More elaborate answer:
Each record in a database system has an address in the storage (hard disk or SSD that is).
When you do a search on the database that has search conditions ( WHERE
), by default SQL Server will raise all records to memory. From there he analyzes one by one, checking against the search conditions, to decide whether the record is part of the result or not.
As a table can be several times larger than the available RAM, this can be very slow.
Here is the technique of indexing. Basically, you choose one or more columns to be indexes. Then, two things can / will happen:
Imagine that you have a table with one million records, with a primary key that is integer and auto-incremental. The index could stay in RAM and contain the ID and address of one in 100 records. Now let's make a query with something like WHERE ID = X
, for any X.
If you make the query without indexed ID, you will bring up to one million records into memory and check one by one which has the desired ID.
If you query with indexed ID, the bank will read the index first. Two things can happen:
The bank finds the ID X right in the index. With this it has the address of the registry on the disk / SSD, and goes straight to it without any loss of time.
The bank does not find the ID in the index. In this case, it goes to the nearest ID in the store and navigates forward or backward (as appropriate) until it finds its record. This part of the search looks like the normal search the bank would make without the index, but as the bank already knows the approximate address the search gets much faster.
How much speed you gain from it depends, varies from case to case. For a school project bank with tables with few records, it may not make much difference. But for large databases with huge masses of data (telephone directories, for example), the difference is absurd. I can not say a precise number, but on the larger databases I worked with, the indexes lowered the query time from hours to milliseconds.

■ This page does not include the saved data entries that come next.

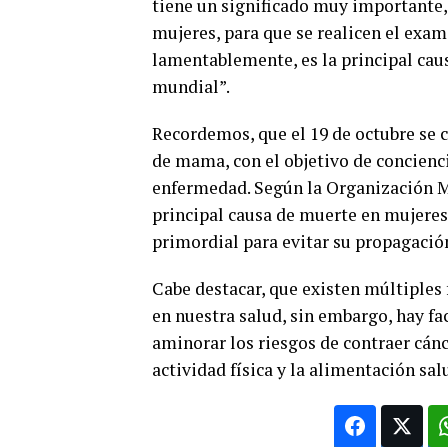
tiene un significado muy importante, 
mujeres, para que se realicen el exa
lamentablemente, es la principal cau
mundial”.
Recordemos, que el 19 de octubre se 
de mama, con el objetivo de conciencia
enfermedad. Según la Organización M
principal causa de muerte en mujeres,
primordial para evitar su propagació
Cabe destacar, que existen múltiples
en nuestra salud, sin embargo, hay fa
aminorar los riesgos de contraer cánc
actividad física y la alimentación sa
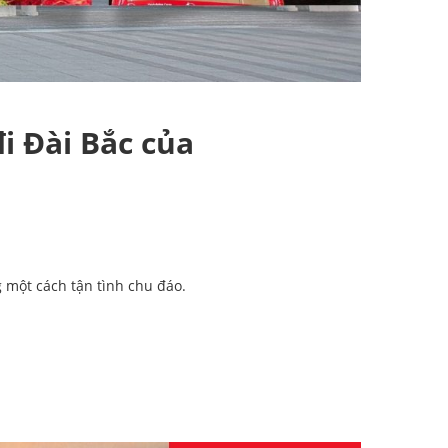
i Đài Bắc của
 một cách tận tình chu đáo.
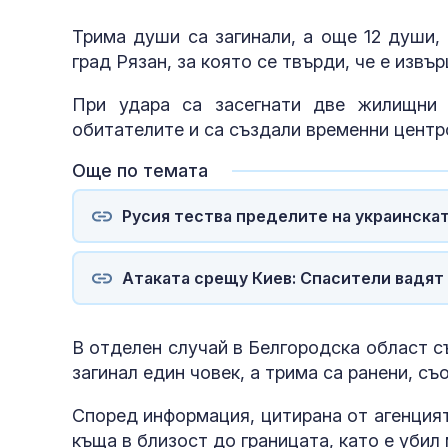
Трима души са загинали, а още 12 души,
град Рязан, за която се твърди, че е извъ
При удара са засегнати две жилищни 
обитателите и са създали временни центр
Още по темата
Русия тества пределите на украинскат
Атаката срещу Киев: Спасители вадят
В отделен случай в Белгородска област с
загинал един човек, а трима са ранени, с
Според информация, цитирана от агенцият
къща в близост до границата, като е убил 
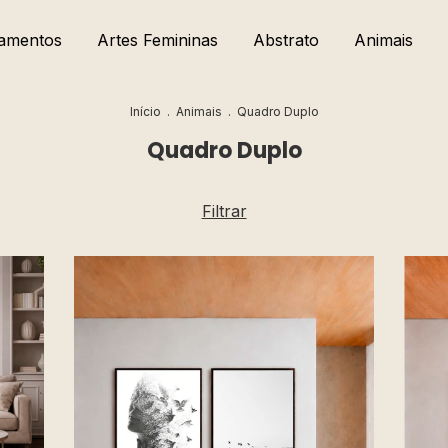
amentos
Artes Femininas
Abstrato
Animais
Início
.
Animais
.
Quadro Duplo
Quadro Duplo
Filtrar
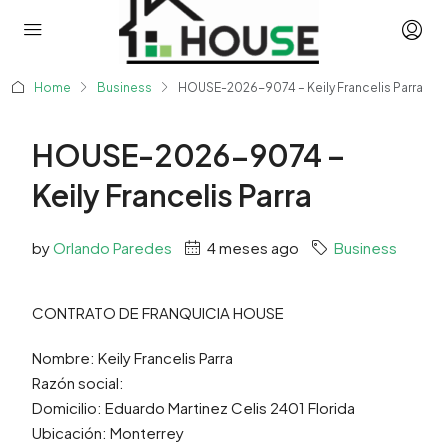
Home
Business
HOUSE-2026-9074 – Keily Francelis Parra
HOUSE-2026-9074 –
Keily Francelis Parra
by
Orlando Paredes
4 meses ago
Business
CONTRATO DE FRANQUICIA HOUSE
Nombre: Keily Francelis Parra
Razón social:
Domicilio: Eduardo Martinez Celis 2401 Florida
Ubicación: Monterrey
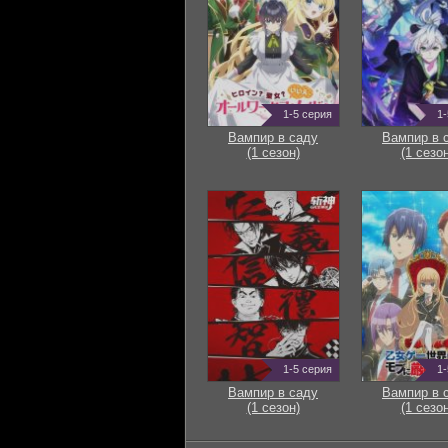
1-5 серия
1-
Вампир в саду
Вампир в 
(1 сезон)
(1 сезон
1-5 серия
1-
Вампир в саду
Вампир в 
(1 сезон)
(1 сезон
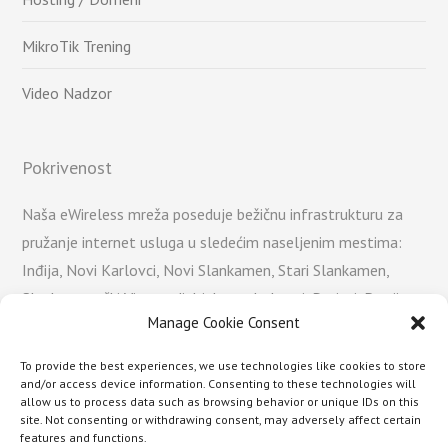
MikroTik Trening
Video Nadzor
Pokrivenost
Naša eWireless mreža poseduje bežičnu infrastrukturu za
pružanje internet usluga u sledećim naseljenim mestima:
Inđija, Novi Karlovci, Novi Slankamen, Stari Slankamen,
Slankamenački Vinogradi, Ljukovo, Jarkovci, Putinci, Donji
Manage Cookie Consent
Petrovci, Popinci, Pećinci, Šatrinci, Dobrinci, Maradik,
Krušedol, Krušedolski Prnjavor, Neradin, Krčedin, Čortanovci,
To provide the best experiences, we use technologies like cookies to store
Beška, Banstol, Stara Pazova, Nova Pazova, Surduk,
and/or access device information. Consenting to these technologies will
allow us to process data such as browsing behavior or unique IDs on this
Belegiš, Vojka, Golubinci, Batajnica, Novi Banovci, Stari
site. Not consenting or withdrawing consent, may adversely affect certain
Banovci.
features and functions.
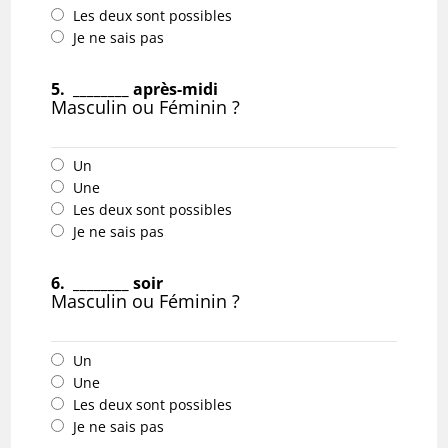
Les deux sont possibles
Je ne sais pas
5.
________ après-midi
Masculin ou Féminin ?
Un
Une
Les deux sont possibles
Je ne sais pas
6.
________ soir
Masculin ou Féminin ?
Un
Une
Les deux sont possibles
Je ne sais pas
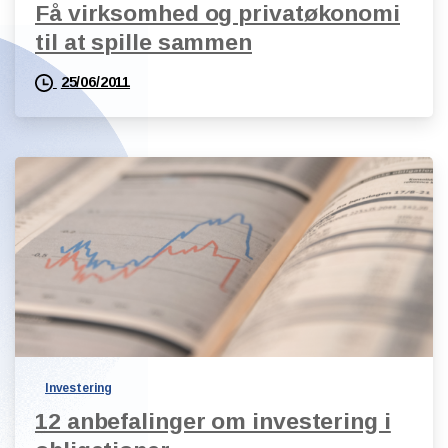
Få virksomhed og privatøkonomi
til at spille sammen
25/06/2011
Investering
12 anbefalinger om investering i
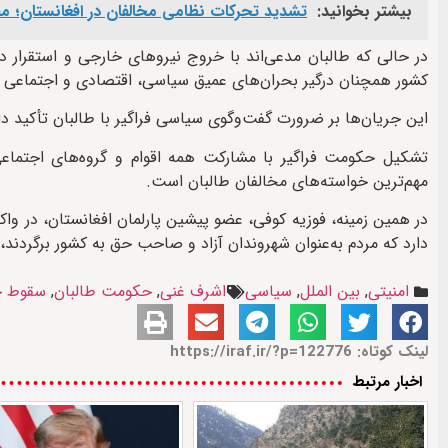
بیشتر بخوانید:
تشدید تحرکات نظامی مخالفان در افغانستان؛ مقا
در حالی که طالبان مدعی‌اند با خروج نیروهای خارجی و استقرار د
کشور همچنان درگیر بحران‌های عمیق سیاسی، اقتصادی و اجتماعی ا
این جریان‌ها بر ضرورت گفت‌وگوی سیاسی فراگیر با طالبان تأکید دا
تشکیل حکومت فراگیر با مشارکت همه اقوام و گروه‌های اجتماع
مهم‌ترین خواسته‌های مخالفان طالبان است.
در همین زمینه، فوزیه کوفی، عضو پیشین پارلمان افغانستان، در و
دارد که مردم به‌عنوان شهروندان آزاد و صاحب حق به کشور برگردند، 
امنیتی
,
بین الملل
,
سیاسی
اشرف غنی
,
حکومت طالبان
,
سقوط ج
لینک کوتاه: https://iraf.ir/?p=122776
اخبار مرتبط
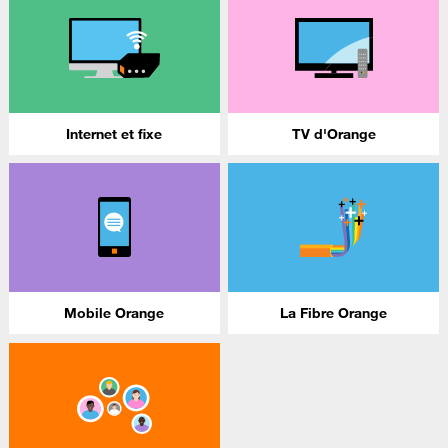
Internet et fixe
TV d'Orange
Mobile Orange
La Fibre Orange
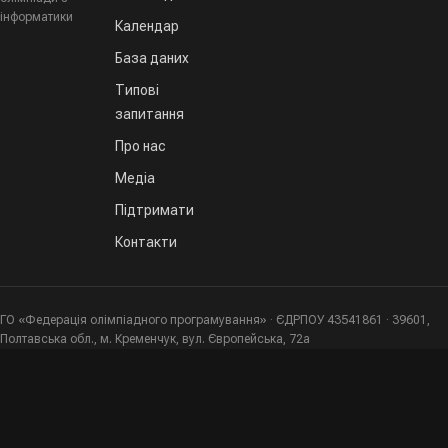
інформатики
Календар
База даних
Типові
запитання
Про нас
Медіа
Підтримати
Контакти
ГО «Федерація олімпіадного програмування» · ЄДРПОУ 43541861 · 39601,
Полтавська обл., м. Кременчук, вул. Європейська, 72а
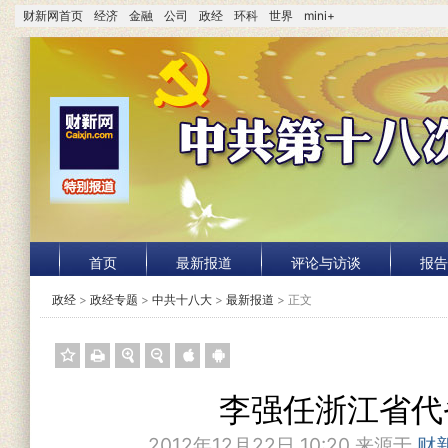
财新网首页
经济
金融
公司
政经
环科
世界
mini+
首页
最新报道
评论与访谈
报告
政经
>
政经专题
>
中共十八大
>
最新报道
> 正文
李强任浙江省代
2012年12月22日 10:20 来源于
财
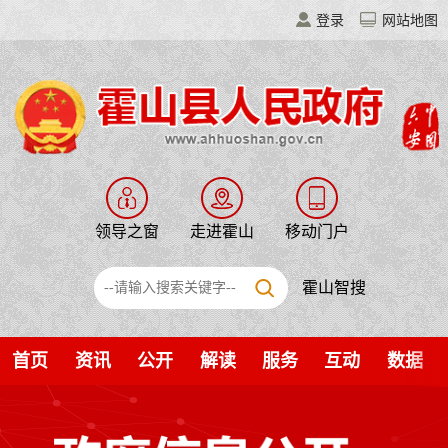
登录
网站地图
领导之窗
走进霍山
移动门户
霍山智搜
首页
资讯
公开
解读
服务
互动
数据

Another important issue: . This is relevant because most accessed indexes are kept in RAM . The question is 2009, but from then on the greatness of speed disparities has not changed much. For random searches, RAM is somewhere between one hundred thousand and one million times faster than a hard drive. That's the main advantage of the index.
Indexes are disk structures associated with tables or views, which speed up the process of retrieving rows from a table or a view. These indexes can contain keys from one or more columns of the table or even from a view. These keys are therefore stored in the SQL Server framework called B-tree, which enables SQL Server to find the row (s) associated with the key values quickly and effectively.
Read more at: SQL Server Cluster: Clustered and Non-Clustered Indexes link
They are elements that we use to index our data, that is, to define a "position" it within a context. Much like a vector or array. With the indexed data the searches get faster since its position is known. The big issue with indexes is insertion, because indexed data needs to be ordered to perform better during queries, and to stay ordered need to be inserted in the correct position!
Look for a little bit about data structures, they can help!